The Land Bank reported a net profit of R1.4bn in the last financial year against a net loss of R711m in the 2021 financial year.

But the situation is on the mend.

Lombard said after a relatively quiet period in the past two years during which the bank could only support existing clients, the organisation had resumed lending to new clients on the back of the launch of the blended finance programme in October.

The Land Bank said it was implementing the blended finance scheme together with the Department of Agriculture, Land Reform and Rural Development to ensure financing support to small and medium-scale farmers.

Growing new farmers to a commercial level would ensure the success of new entrants while creating jobs, transforming the sector, and contributing to food security, it said. This meant that some lending activities have resumed to ensure continued support and development of the sector.

The Land Bank said it was operating within the South African agricultural sector in line with the Land Bank Act.

It was directly impacted by opportunities and threats in the sector, due to the impact on Land Bank clients, whether in primary or secondary agriculture.

“The following opportunities exist in the sector: increase in grain exports due to the shortage in Europe, linked to the war in Ukraine, opportunities to increase participation of previously disadvantaged farmers in the sector and to grow the small-scale farmers to medium and large-scale commercial farmers. The bank is actively pursuing this with partners through the blended finance programme,” it said.

The domestic agriculture sector had performed well overall in the past season, with domestic production of grains being good in the recent cycle.

However, several challenges are facing the agriculture sector: the main one being the unreliable and inconsistent supply of energy.

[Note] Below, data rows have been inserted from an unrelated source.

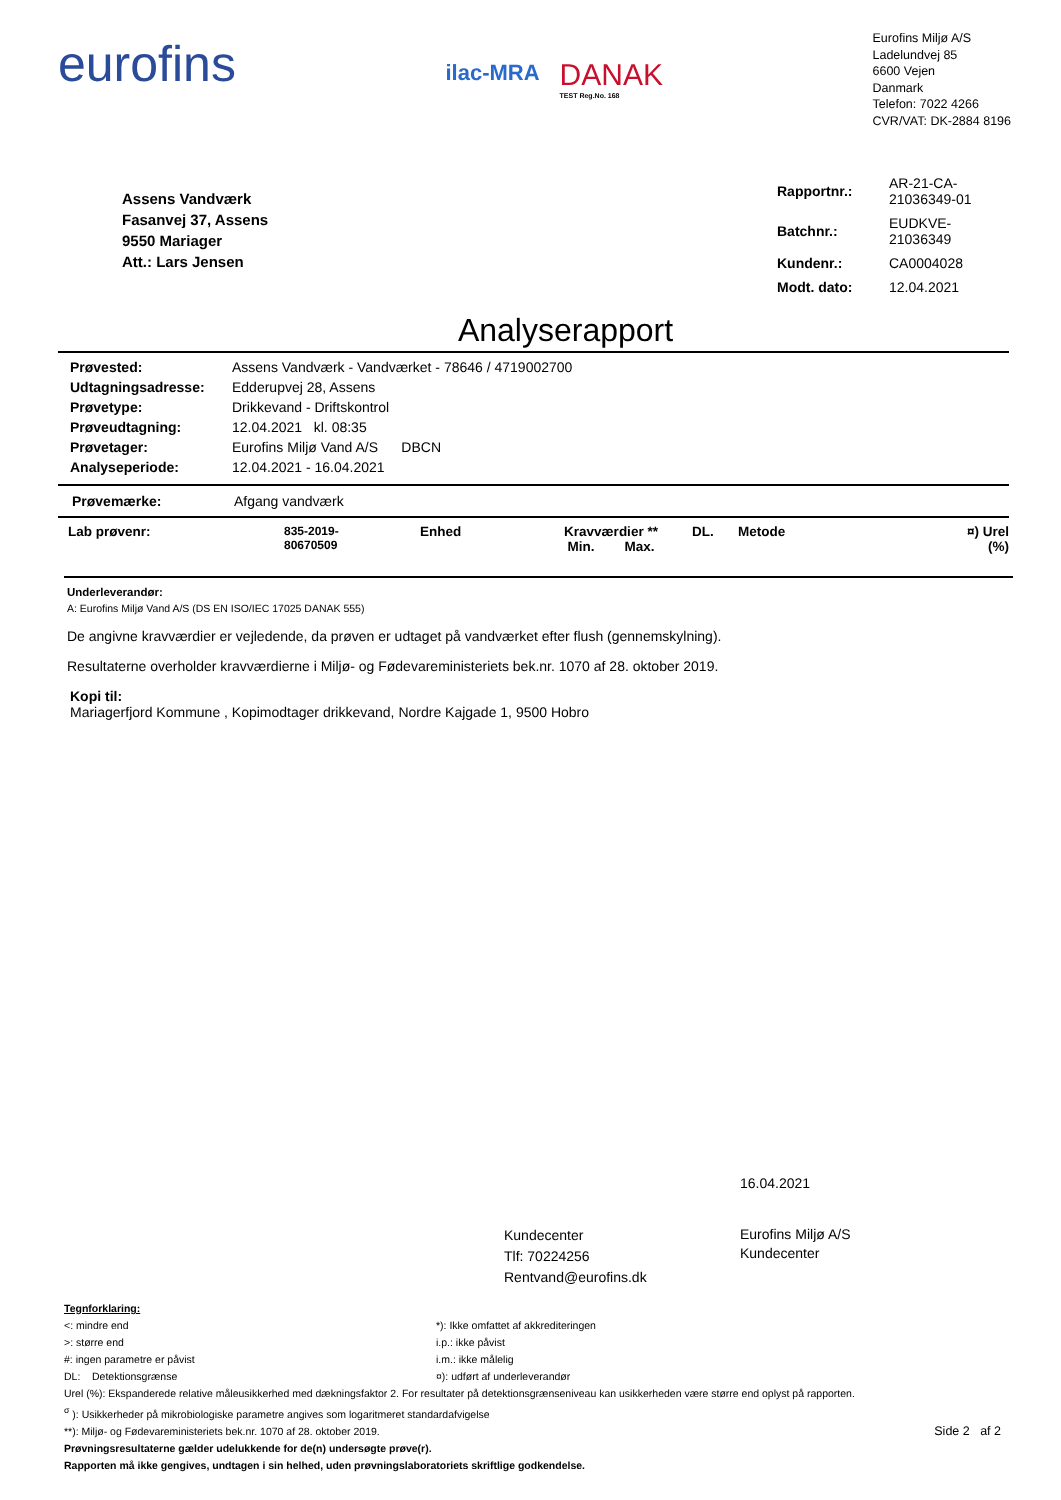eurofins
ilac-MRA
DANAK
TEST Reg.No. 168
Eurofins Miljø A/S
Ladelundvej 85
6600 Vejen
Danmark
Telefon: 7022 4266
CVR/VAT: DK-2884 8196
Assens Vandværk
Fasanvej 37, Assens
9550 Mariager
Att.: Lars Jensen
| Rapportnr.: | AR-21-CA-21036349-01 |
| Batchnr.: | EUDKVE-21036349 |
| Kundenr.: | CA0004028 |
| Modt. dato: | 12.04.2021 |
Analyserapport
| Prøvested: | Assens Vandværk - Vandværket - 78646 / 4719002700 |
| Udtagningsadresse: | Edderupvej 28, Assens |
| Prøvetype: | Drikkevand - Driftskontrol |
| Prøveudtagning: | 12.04.2021 kl. 08:35 |
| Prøvetager: | Eurofins Miljø Vand A/S DBCN |
| Analyseperiode: | 12.04.2021 - 16.04.2021 |
| Prøvemærke: | Afgang vandværk |
| Lab prøvenr: | 835-2019- 80670509 | Enhed | Kravværdier ** Min. Max. | DL. | Metode | ¤) Urel (%) |
Underleverandør:
A: Eurofins Miljø Vand A/S (DS EN ISO/IEC 17025 DANAK 555)
De angivne kravværdier er vejledende, da prøven er udtaget på vandværket efter flush (gennemskylning).
Resultaterne overholder kravværdierne i Miljø- og Fødevareministeriets bek.nr. 1070 af 28. oktober 2019.
Kopi til:
Mariagerfjord Kommune , Kopimodtager drikkevand, Nordre Kajgade 1, 9500 Hobro
16.04.2021
Kundecenter
Tlf: 70224256
Rentvand@eurofins.dk
Eurofins Miljø A/S
Kundecenter
Tegnforklaring:
<: mindre end
>: større end
#: ingen parametre er påvist
DL: Detektionsgrænse
*): Ikke omfattet af akkrediteringen
i.p.: ikke påvist
i.m.: ikke målelig
¤): udført af underleverandør
Urel (%): Ekspanderede relative måleusikkerhed med dækningsfaktor 2. For resultater på detektionsgrænseniveau kan usikkerheden være større end oplyst på rapporten.
<sup>σ</sup> ): Usikkerheder på mikrobiologiske parametre angives som logaritmeret standardafvigelse
**): Miljø- og Fødevareministeriets bek.nr. 1070 af 28. oktober 2019. Side 2 af 2
Prøvningsresultaterne gælder udelukkende for de(n) undersøgte prøve(r).
Rapporten må ikke gengives, undtagen i sin helhed, uden prøvningslaboratoriets skriftlige godkendelse.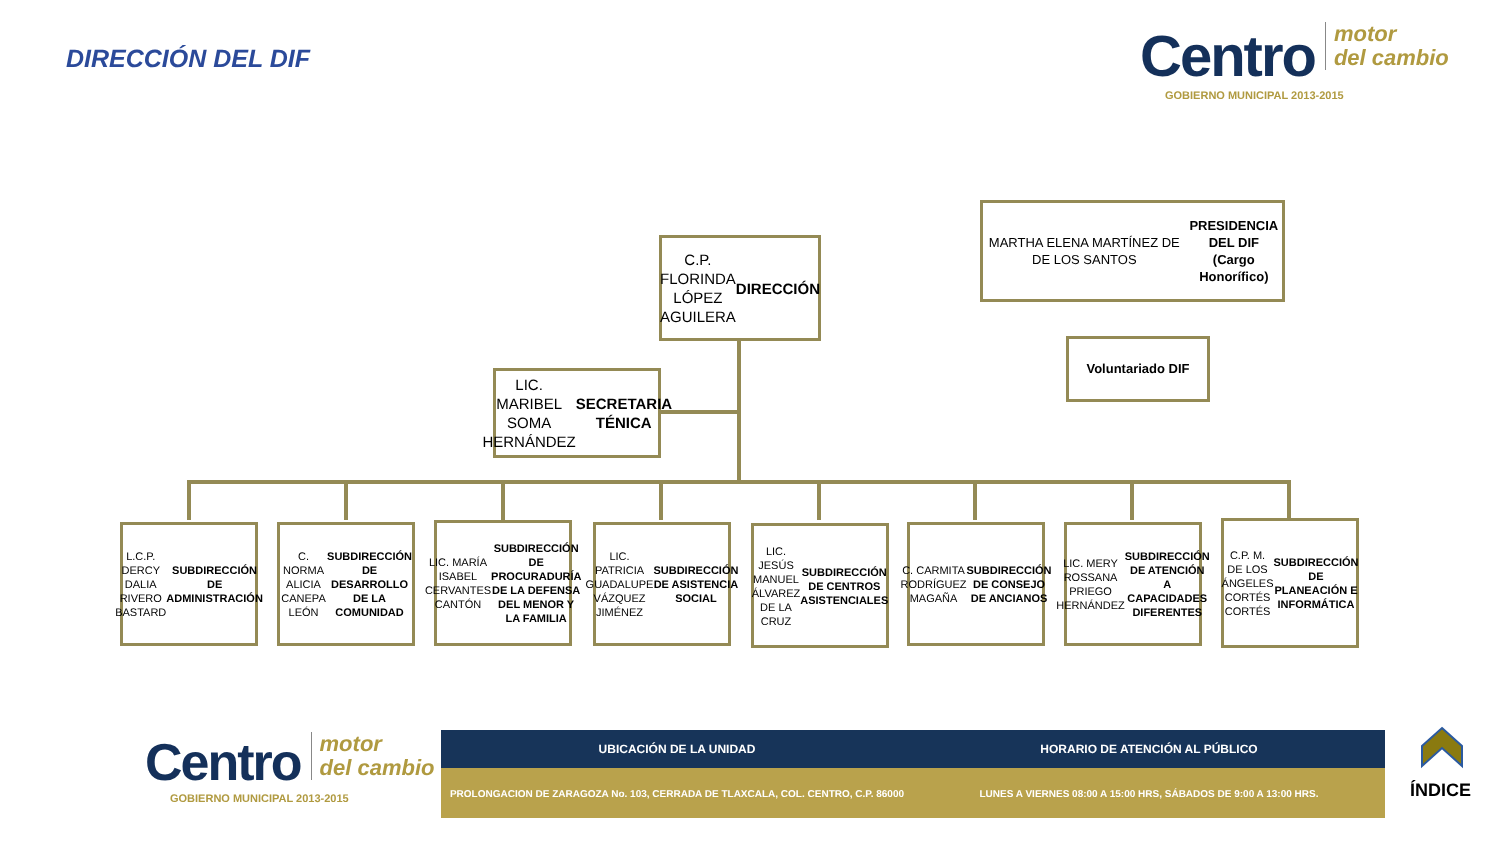DIRECCIÓN DEL DIF
Centro motor
del cambio
GOBIERNO MUNICIPAL 2013-2015
C.P. FLORINDA LÓPEZ AGUILERA
DIRECCIÓN
MARTHA ELENA MARTÍNEZ DE DE LOS SANTOS
PRESIDENCIA DEL DIF
(Cargo Honorífico)
Voluntariado DIF
LIC. MARIBEL SOMA HERNÁNDEZ
SECRETARIA TÉNICA
L.C.P. DERCY DALIA RIVERO BASTARD
SUBDIRECCIÓN DE ADMINISTRACIÓN
C. NORMA ALICIA CANEPA LEÓN
SUBDIRECCIÓN DE DESARROLLO DE LA COMUNIDAD
LIC. MARÍA ISABEL CERVANTES CANTÓN
SUBDIRECCIÓN DE PROCURADURÍA DE LA DEFENSA DEL MENOR Y LA FAMILIA
LIC. PATRICIA GUADALUPE VÁZQUEZ JIMÉNEZ
SUBDIRECCIÓN DE ASISTENCIA SOCIAL
LIC. JESÚS MANUEL ÁLVAREZ DE LA CRUZ
SUBDIRECCIÓN DE CENTROS ASISTENCIALES
C. CARMITA RODRÍGUEZ MAGAÑA
SUBDIRECCIÓN DE CONSEJO DE ANCIANOS
LIC. MERY ROSSANA PRIEGO HERNÁNDEZ
SUBDIRECCIÓN DE ATENCIÓN A CAPACIDADES DIFERENTES
C.P. M. DE LOS ÁNGELES CORTÉS CORTÉS
SUBDIRECCIÓN DE PLANEACIÓN E INFORMÁTICA
Centro motor
del cambio
GOBIERNO MUNICIPAL 2013-2015
UBICACIÓN DE LA UNIDAD HORARIO DE ATENCIÓN AL PÚBLICO
PROLONGACION DE ZARAGOZA No. 103, CERRADA DE TLAXCALA, COL. CENTRO, C.P. 86000
LUNES A VIERNES 08:00 A 15:00 HRS, SÁBADOS DE 9:00 A 13:00 HRS.
ÍNDICE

Load shedding has severely impacted business continuity, resulted in reduced productivity and increased waste.

“The knock-on effect has been rising food prices in South Africa, which is evident in the most recent inflation release,” Lombard said.

Another challenge the sector faces is increased input costs due to developments external to South Africa, like the changes in energy and input prices due to the Russia/Ukraine conflict.

Meanwhile, transport and logistics are becoming a problem as the country’s crumbling road infrastructure impacts farmers ability to deliver their produce to the market timeously.

At the same time rising interest rates are putting pressure on Land Bank clients with higher debt service costs, as marginal clients are most at risk.

The Land Bank said it continued to engage with its clients to ensure their businesses remained sustainable and viable.

Lombard said the performance of the bank’s loan book was monitored closely to ensure that early warnings of client challenges were identified proactively.

Distressed clients were identified in advance in order to provide support by restructuring their facilities when appropriate.

Meanwhile, Dr Roelof Botha, an economic adviser to the Optimum Group, said the weakness of the Land Bank had forced some farmers to resort to more expensive commercial bank lending amid high interest rates.

The financial viability of the agriculture sector had also been jeopardised by rising input costs, especially electricity, diesel, petrol and fertilisers, he said.

Lombard said the message to the government was clear: “Unless some form of subsidisation of higher input costs and a recapitalisation of the Land Bank is put in place, the country’s food security will be threatened together with an increase in unemployment.”